Abstract

Objective: To determine the safety and effectiveness of cutting balloon angioplasty for pulmonary vein stenosis (PVS).

Design and setting: Retrospective review of case notes and cardiac catheterisation data at the Royal Brompton Hospital.

Main outcome measures: Diameter of pulmonary vein, tricuspid regurgitant jet velocity on echocardiogram, and percutaneous oxygen saturation before and after cutting balloon angioplasty.

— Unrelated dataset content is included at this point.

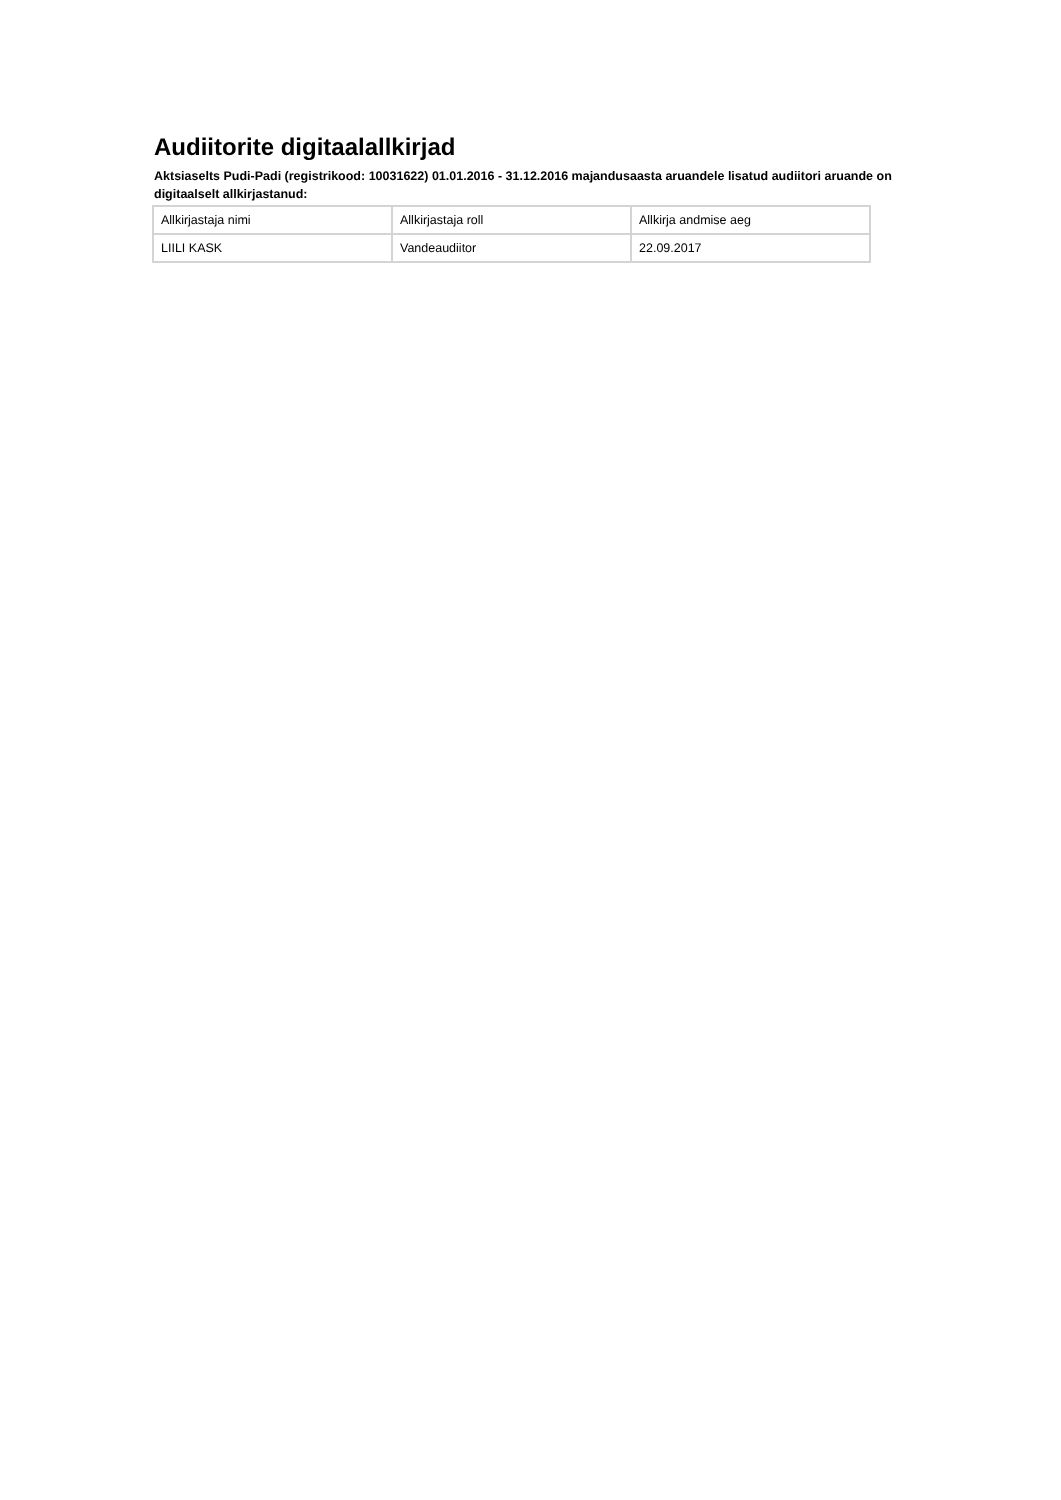Audiitorite digitaalallkirjad
Aktsiaselts Pudi-Padi (registrikood: 10031622) 01.01.2016 - 31.12.2016 majandusaasta aruandele lisatud audiitori aruande on digitaalselt allkirjastanud:
| Allkirjastaja nimi | Allkirjastaja roll | Allkirja andmise aeg |
| LIILI KASK | Vandeaudiitor | 22.09.2017 |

Results: Three patients had congenital PVS and three had PVS associated with total anomalous pulmonary venous drainage. A total of 27 PVSs were treated during 12 catheterisation procedures. Median patient age at the time of procedure was 12.5 months (range 1.5–36 months) and weight was 7.1 kg (range 2.8–11.1 kg). Minimum pulmonary vein diameter increased significantly on angiography after cutting balloon angioplasty, from mean (SD) 2.3 (0.7) mm to 4.2 (1.9) mm, mean of differences 1.9 mm (95% confidence interval (CI) 0.9 to 2.9 mm, p  =  0.0013). Mean (SD) oxygen saturation rose from 79.6 (12.9)% to 83.9 (9.0)%, mean of differences 4.3% (95% CI 0.7% to 8.0%, p  =  0.0238). All children’s symptoms improved subjectively. Tricuspid regurgitant jet velocity did not change significantly. The longest time interval before repeat intervention was six months. There were no acute deaths; one patient had a small pulmonary haemorrhage and developed a small aneurysm adjacent to the site of angioplasty.

Conclusion: Cutting balloon angioplasty is safe in the palliation of PVS in children. It gives some acute relief but often needs to be repeated, as improvement is rarely sustained.